# Task
If a line in the entries below includes "female", pick it out and copy it.

# Data for the task
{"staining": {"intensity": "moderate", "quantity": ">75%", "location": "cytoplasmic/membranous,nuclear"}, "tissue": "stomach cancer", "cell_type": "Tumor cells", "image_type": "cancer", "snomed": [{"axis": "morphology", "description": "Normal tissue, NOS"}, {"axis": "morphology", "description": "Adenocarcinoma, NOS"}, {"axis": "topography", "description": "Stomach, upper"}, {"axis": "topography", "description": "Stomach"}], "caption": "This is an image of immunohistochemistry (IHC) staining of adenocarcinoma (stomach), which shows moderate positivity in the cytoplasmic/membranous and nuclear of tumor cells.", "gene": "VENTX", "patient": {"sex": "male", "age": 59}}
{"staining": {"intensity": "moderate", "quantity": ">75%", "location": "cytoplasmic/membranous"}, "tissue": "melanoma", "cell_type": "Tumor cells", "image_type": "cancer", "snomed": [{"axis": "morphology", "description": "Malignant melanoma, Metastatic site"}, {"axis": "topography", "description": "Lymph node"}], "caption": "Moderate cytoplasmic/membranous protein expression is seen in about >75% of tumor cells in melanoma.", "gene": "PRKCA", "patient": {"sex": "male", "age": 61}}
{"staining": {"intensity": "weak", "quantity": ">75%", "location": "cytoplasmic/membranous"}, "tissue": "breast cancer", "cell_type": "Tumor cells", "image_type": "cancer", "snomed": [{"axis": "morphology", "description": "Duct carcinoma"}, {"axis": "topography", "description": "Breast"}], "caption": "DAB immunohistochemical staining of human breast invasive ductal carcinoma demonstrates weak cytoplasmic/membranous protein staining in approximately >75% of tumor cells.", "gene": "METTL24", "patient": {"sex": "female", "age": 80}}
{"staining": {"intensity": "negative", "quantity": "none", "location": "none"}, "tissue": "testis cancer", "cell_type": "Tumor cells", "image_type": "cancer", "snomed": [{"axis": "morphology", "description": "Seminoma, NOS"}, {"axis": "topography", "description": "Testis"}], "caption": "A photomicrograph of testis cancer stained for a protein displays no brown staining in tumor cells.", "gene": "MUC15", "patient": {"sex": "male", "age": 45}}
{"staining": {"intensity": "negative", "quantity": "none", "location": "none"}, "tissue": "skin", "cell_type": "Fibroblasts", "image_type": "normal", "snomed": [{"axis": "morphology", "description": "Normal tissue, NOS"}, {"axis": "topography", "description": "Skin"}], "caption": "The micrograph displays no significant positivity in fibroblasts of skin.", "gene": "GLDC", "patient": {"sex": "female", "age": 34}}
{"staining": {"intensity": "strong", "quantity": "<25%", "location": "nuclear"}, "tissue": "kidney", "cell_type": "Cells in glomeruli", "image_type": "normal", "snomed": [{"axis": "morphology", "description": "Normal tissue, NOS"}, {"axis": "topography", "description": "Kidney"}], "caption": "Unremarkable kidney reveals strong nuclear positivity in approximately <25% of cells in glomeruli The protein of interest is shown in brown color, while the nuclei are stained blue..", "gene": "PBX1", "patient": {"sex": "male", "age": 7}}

# Response below
{"staining": {"intensity": "weak", "quantity": ">75%", "location": "cytoplasmic/membranous"}, "tissue": "breast cancer", "cell_type": "Tumor cells", "image_type": "cancer", "snomed": [{"axis": "morphology", "description": "Duct carcinoma"}, {"axis": "topography", "description": "Breast"}], "caption": "DAB immunohistochemical staining of human breast invasive ductal carcinoma demonstrates weak cytoplasmic/membranous protein staining in approximately >75% of tumor cells.", "gene": "METTL24", "patient": {"sex": "female", "age": 80}}
{"staining": {"intensity": "negative", "quantity": "none", "location": "none"}, "tissue": "skin", "cell_type": "Fibroblasts", "image_type": "normal", "snomed": [{"axis": "morphology", "description": "Normal tissue, NOS"}, {"axis": "topography", "description": "Skin"}], "caption": "The micrograph displays no significant positivity in fibroblasts of skin.", "gene": "GLDC", "patient": {"sex": "female", "age": 34}}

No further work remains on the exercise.